Le cyprès de Leyland, Cupressocyparis leylandii, est un hybride accidentel provenant du Pays de Galles de deux espèces côtières du Far West : le cyprès de Monterey, Cupressus macrocarpa de Californie, et le cèdre d’Alaska, Cupressus nootkatensis du Nord-Ouest Pacifique. Il est particulièrement sensible aux insectes et aux maladies comme l’un de ses parents, le cyprès de Monterey, qui, en Californie, est souvent vulnérable quand il est planté ailleurs que dans son environnement originel, la péninsule de Monterey.
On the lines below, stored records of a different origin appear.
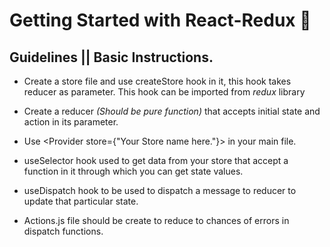 # Getting Started with React-Redux 🚀

## Guidelines || Basic Instructions.

* Create a store file and use createStore hook in it, this hook takes reducer as parameter. This hook can be imported from *redux* library

* Create a reducer *(Should be pure function)* that accepts initial state and action in its parameter.

* Use <Provider store={"Your Store name here."}> in your main file.

* useSelector hook used to get data from your store that accept a function in it through which you can get state values.

* useDispatch hook to be used to dispatch a message to reducer to update that particular state.

* Actions.js file should be create to reduce to chances of errors in dispatch functions.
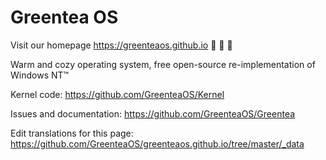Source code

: # Greentea OS

Visit our homepage https://greenteaos.github.io :green_heart: :green_heart: :green_heart:

Warm and cozy operating system, free open-source re-implementation of Windows NT™

Kernel code: https://github.com/GreenteaOS/Kernel

Issues and documentation: https://github.com/GreenteaOS/Greentea

Edit translations for this page: https://github.com/GreenteaOS/greenteaos.github.io/tree/master/_data
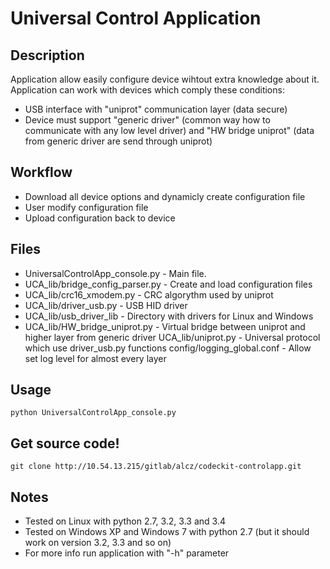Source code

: # Universal Control Application

## Description
 Application allow easily configure device wihtout extra knowledge about it.
 Application can work with devices which comply these conditions:
 * USB interface with "uniprot" communication layer (data secure)
 * Device must support "generic driver" (common way how to communicate with
   any low level driver) and "HW bridge uniprot" (data from generic driver are
   send through uniprot)
 

## Workflow
 * Download all device options and dynamicly create configuration file
 * User modify configuration file
 * Upload configuration back to device 
 
## Files
 * UniversalControlApp_console.py - Main file.
 * UCA_lib/bridge_config_parser.py - Create and load configuration files 
 * UCA_lib/crc16_xmodem.py - CRC algorythm used by uniprot
 * UCA_lib/driver_usb.py - USB HID driver
 * UCA_lib/usb_driver_lib - Directory with drivers for Linux and Windows
 * UCA_lib/HW_bridge_uniprot.py - Virtual bridge between uniprot and higher
   layer from generic driver
   UCA_lib/uniprot.py - Universal protocol which use driver_usb.py functions
   config/logging_global.conf - Allow set log level for almost every layer

## Usage
 `python UniversalControlApp_console.py`

## Get source code!
 `git clone http://10.54.13.215/gitlab/alcz/codeckit-controlapp.git`
 
## Notes
 * Tested on Linux with python 2.7, 3.2, 3.3 and 3.4
 * Tested on Windows XP and Windows 7 with python 2.7 (but it should work on
   version 3.2, 3.3 and so on)
 * For more info run application with "-h" parameter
Sur la Côte d’Azur les haies de conifères sont fréquentes, souvent gardant les grands domaines.

Un côté de la communauté fermée exclusive d’Antibes, Les Jardins de Pomone, est bordé de haies de cyprès remplies de zones mortes.
Dans le jardin très formel du Musée national Fernand Léger à Antibes, tous les arbustes ont été utilisés comme haies formelles, y compris cette haie d’ifs soigneusement entretenue. Pas du tout cohérent avec le style de l’art organique et libre présenté dans le bâtiment. Clôture totale éliminant toute vue. Time for a revolution!
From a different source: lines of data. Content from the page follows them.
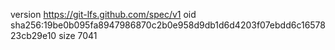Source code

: version https://git-lfs.github.com/spec/v1
oid sha256:19be0b095fa8947986870c2b0e958d9db1d6d4203f07ebdd6c1657823cb29e10
size 7041
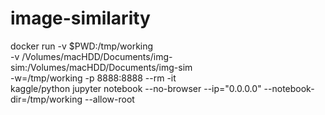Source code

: # image-similarity


docker run -v $PWD:/tmp/working \
-v /Volumes/macHDD/Documents/img-sim:/Volumes/macHDD/Documents/img-sim \
-w=/tmp/working -p 8888:8888 --rm -it \
kaggle/python jupyter notebook --no-browser --ip="0.0.0.0" --notebook-dir=/tmp/working --allow-root
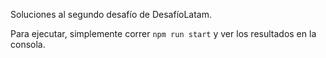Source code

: Soluciones al segundo desafío de DesafíoLatam.

Para ejecutar, simplemente correr `npm run start` y ver los resultados en la consola.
Une jeune haie de cyprès de Leyland plantée contre le mur d’un jardin privé à Antibes. Un entretien constant sera nécessaire. Au cours de mes 29 années d’expérience professionnelle en tant que jardinier, je n’ai eu affaire qu’à un seul client avec des haies formelles, pas des conifères. Mes cisailles à haie de fabrication française, Sandvik, ont été peu utilisées, contrairement à mes sécateurs suisses Felco et mes scies japonaises Silky.
Pour finir sur quelque chose de positif, une belle haie informelle de cyprès de Leyland sur la route de Villeneuve-Loubet au village médiéval de Biot.